* WORK INSTRUCTION: Word for word, set down the entries that follow.

[Stored dataset items]
==================================================
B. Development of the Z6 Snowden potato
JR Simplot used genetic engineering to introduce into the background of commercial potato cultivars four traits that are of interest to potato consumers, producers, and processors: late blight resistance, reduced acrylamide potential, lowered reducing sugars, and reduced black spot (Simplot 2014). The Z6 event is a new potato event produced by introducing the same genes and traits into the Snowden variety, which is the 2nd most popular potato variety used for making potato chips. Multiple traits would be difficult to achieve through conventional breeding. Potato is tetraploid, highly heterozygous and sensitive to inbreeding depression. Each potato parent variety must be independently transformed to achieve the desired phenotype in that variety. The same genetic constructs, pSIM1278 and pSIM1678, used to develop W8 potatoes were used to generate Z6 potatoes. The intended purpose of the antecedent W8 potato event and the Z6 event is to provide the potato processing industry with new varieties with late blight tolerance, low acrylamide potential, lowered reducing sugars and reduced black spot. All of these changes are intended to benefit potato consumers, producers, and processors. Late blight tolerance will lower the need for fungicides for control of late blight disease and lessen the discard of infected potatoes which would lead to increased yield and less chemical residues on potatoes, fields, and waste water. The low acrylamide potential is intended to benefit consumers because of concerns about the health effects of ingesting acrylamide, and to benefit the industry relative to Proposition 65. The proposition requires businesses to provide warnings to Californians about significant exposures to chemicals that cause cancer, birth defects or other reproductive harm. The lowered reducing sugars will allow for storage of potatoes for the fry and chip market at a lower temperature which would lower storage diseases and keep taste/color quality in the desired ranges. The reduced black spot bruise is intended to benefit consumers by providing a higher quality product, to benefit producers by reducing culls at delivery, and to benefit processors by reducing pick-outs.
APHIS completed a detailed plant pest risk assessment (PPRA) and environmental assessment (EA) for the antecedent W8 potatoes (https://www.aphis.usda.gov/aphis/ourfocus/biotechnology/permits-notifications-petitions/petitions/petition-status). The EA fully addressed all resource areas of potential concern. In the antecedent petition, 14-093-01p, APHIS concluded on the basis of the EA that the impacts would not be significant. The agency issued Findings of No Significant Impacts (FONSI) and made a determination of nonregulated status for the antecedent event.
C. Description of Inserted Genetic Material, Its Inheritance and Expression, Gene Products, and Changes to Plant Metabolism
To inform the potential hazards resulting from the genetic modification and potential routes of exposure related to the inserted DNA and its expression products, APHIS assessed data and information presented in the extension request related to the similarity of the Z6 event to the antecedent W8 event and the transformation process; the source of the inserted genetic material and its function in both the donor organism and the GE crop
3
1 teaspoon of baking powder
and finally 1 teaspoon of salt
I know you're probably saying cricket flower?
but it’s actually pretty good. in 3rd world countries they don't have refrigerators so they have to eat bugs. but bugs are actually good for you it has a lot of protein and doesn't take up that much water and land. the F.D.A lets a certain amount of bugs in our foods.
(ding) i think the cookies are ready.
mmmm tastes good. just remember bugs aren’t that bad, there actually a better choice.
==================================================
* RESULT:
B. Development of the Z6 Snowden potato
JR Simplot used genetic engineering to introduce into the background of commercial potato cultivars four traits that are of interest to potato consumers, producers, and processors: late blight resistance, reduced acrylamide potential, lowered reducing sugars, and reduced black spot (Simplot 2014). The Z6 event is a new potato event produced by introducing the same genes and traits into the Snowden variety, which is the 2nd most popular potato variety used for making potato chips. Multiple traits would be difficult to achieve through conventional breeding. Potato is tetraploid, highly heterozygous and sensitive to inbreeding depression. Each potato parent variety must be independently transformed to achieve the desired phenotype in that variety. The same genetic constructs, pSIM1278 and pSIM1678, used to develop W8 potatoes were used to generate Z6 potatoes. The intended purpose of the antecedent W8 potato event and the Z6 event is to provide the potato processing industry with new varieties with late blight tolerance, low acrylamide potential, lowered reducing sugars and reduced black spot. All of these changes are intended to benefit potato consumers, producers, and processors. Late blight tolerance will lower the need for fungicides for control of late blight disease and lessen the discard of infected potatoes which would lead to increased yield and less chemical residues on potatoes, fields, and waste water. The low acrylamide potential is intended to benefit consumers because of concerns about the health effects of ingesting acrylamide, and to benefit the industry relative to Proposition 65. The proposition requires businesses to provide warnings to Californians about significant exposures to chemicals that cause cancer, birth defects or other reproductive harm. The lowered reducing sugars will allow for storage of potatoes for the fry and chip market at a lower temperature which would lower storage diseases and keep taste/color quality in the desired ranges. The reduced black spot bruise is intended to benefit consumers by providing a higher quality product, to benefit producers by reducing culls at delivery, and to benefit processors by reducing pick-outs.
APHIS completed a detailed plant pest risk assessment (PPRA) and environmental assessment (EA) for the antecedent W8 potatoes (https://www.aphis.usda.gov/aphis/ourfocus/biotechnology/permits-notifications-petitions/petitions/petition-status). The EA fully addressed all resource areas of potential concern. In the antecedent petition, 14-093-01p, APHIS concluded on the basis of the EA that the impacts would not be significant. The agency issued Findings of No Significant Impacts (FONSI) and made a determination of nonregulated status for the antecedent event.
C. Description of Inserted Genetic Material, Its Inheritance and Expression, Gene Products, and Changes to Plant Metabolism
To inform the potential hazards resulting from the genetic modification and potential routes of exposure related to the inserted DNA and its expression products, APHIS assessed data and information presented in the extension request related to the similarity of the Z6 event to the antecedent W8 event and the transformation process; the source of the inserted genetic material and its function in both the donor organism and the GE crop
3
1 teaspoon of baking powder
and finally 1 teaspoon of salt
I know you're probably saying cricket flower?
but it’s actually pretty good. in 3rd world countries they don't have refrigerators so they have to eat bugs. but bugs are actually good for you it has a lot of protein and doesn't take up that much water and land. the F.D.A lets a certain amount of bugs in our foods.
(ding) i think the cookies are ready.
mmmm tastes good. just remember bugs aren’t that bad, there actually a better choice.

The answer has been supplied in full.